UCP Article 12 c. clarifies that mere document examination and mailing of documents is
not honour or negotiation. “(12 c. Receipt or examination and forwarding of documents
by a nominated bank that is not a confirming bank does not make that nominated bank
liable to honour or negotiate, nor does it constitute honour or negotiation.)”. Performing
only these actions, without making a payment or committing to make a payment at a
fixed future date, would make a nominated bank a “presenting bank”. A presenting bank
has no right to reimbursement under an LC as referred to in Article 7 “c. An issuing bank
undertakes to reimburse a nominated bank that has honoured or negotiated a complying
presentation and forwarded the documents to the issuing bank.”
Article 12 a, states that: “a. Unless a nominated bank is the confirming bank, an
authorization to honour or negotiate does not impose any obligation on that nominated
bank to honour or negotiate, except when expressly agreed to by that nominated bank and
so communicated to the beneficiary”.
This imposes that a duty for a confirming bank to negotiate “without recourse” while a
NB that has not confirmed an LC has no duty whatsoever to honour or negotiate
documents unless they agree to do so and it is customary to have a written negotiation
agreement.
Article 8, which refers to the duties and obligations of a confirming bank, states in part,
in subsection e. that: “ii. negotiate, without recourse, if the credit is available by
negotiation with the confirming bank.” This confirms that a confirming bank must
negotiate “without recourse” to the beneficiary. In all other cases, where an NB has
negotiated, but has no written recourse agreement with the beneficiary, then depending
on applicable law the NB may or may not have recourse.
For informational purposes, I am forwarding an excerpt from a UCP 500 opinion from
which the UCP 600 drafters gained inspiration for the current definition of negotiation.

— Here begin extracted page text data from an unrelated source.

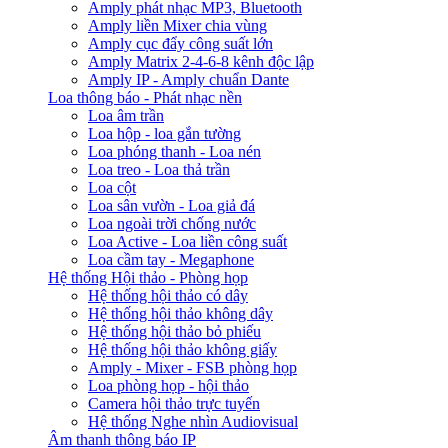
Amply phát nhạc MP3, Bluetooth
Amply liền Mixer chia vùng
Amply cục đẩy công suất lớn
Amply Matrix 2-4-6-8 kênh độc lập
Amply IP - Amply chuẩn Dante
Loa thông báo - Phát nhạc nền
Loa âm trần
Loa hộp - loa gắn tường
Loa phóng thanh - Loa nén
Loa treo - Loa thả trần
Loa cột
Loa sân vườn - Loa giả đá
Loa ngoài trời chống nước
Loa Active - Loa liền công suất
Loa cầm tay - Megaphone
Hệ thống Hội thảo - Phòng họp
Hệ thống hội thảo có dây
Hệ thống hội thảo không dây
Hệ thống hội thảo bỏ phiếu
Hệ thống hội thảo không giấy
Amply - Mixer - FSB phòng họp
Loa phòng họp - hội thảo
Camera hội thảo trực tuyến
Hệ thống Nghe nhìn Audiovisual
Âm thanh thông báo IP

“From Unpublished Opinion TA569
A letter of credit that is stated to be available with a nominated bank, by negotiation,
should not include any reference to claiming reimbursement from a reimbursing bank or,
indeed, any reference to the debiting of the issuing bank's account held with the
nominated bank. This form of structure is a payment letter of credit. A negotiation letter
of credit should specify that the nominated bank is to send the documents to the issuing
bank and, upon the issuing bank's ascertaining that it complies with the terms and
conditions of the credit, the issuing bank will reimburse in accordance with the
instructions of the negotiating bank.
Meanwhile, the laws in most countries define "negotiation" as giving money or similar
value, leading to a conflict in definitions. (This becomes important in situations involving
fraud, negotiable instruments, and holder-in-due-course.) The new definition conforms
better with most legal definitions, while avoiding use of the term "giving value," which
many bankers found especially confusing.”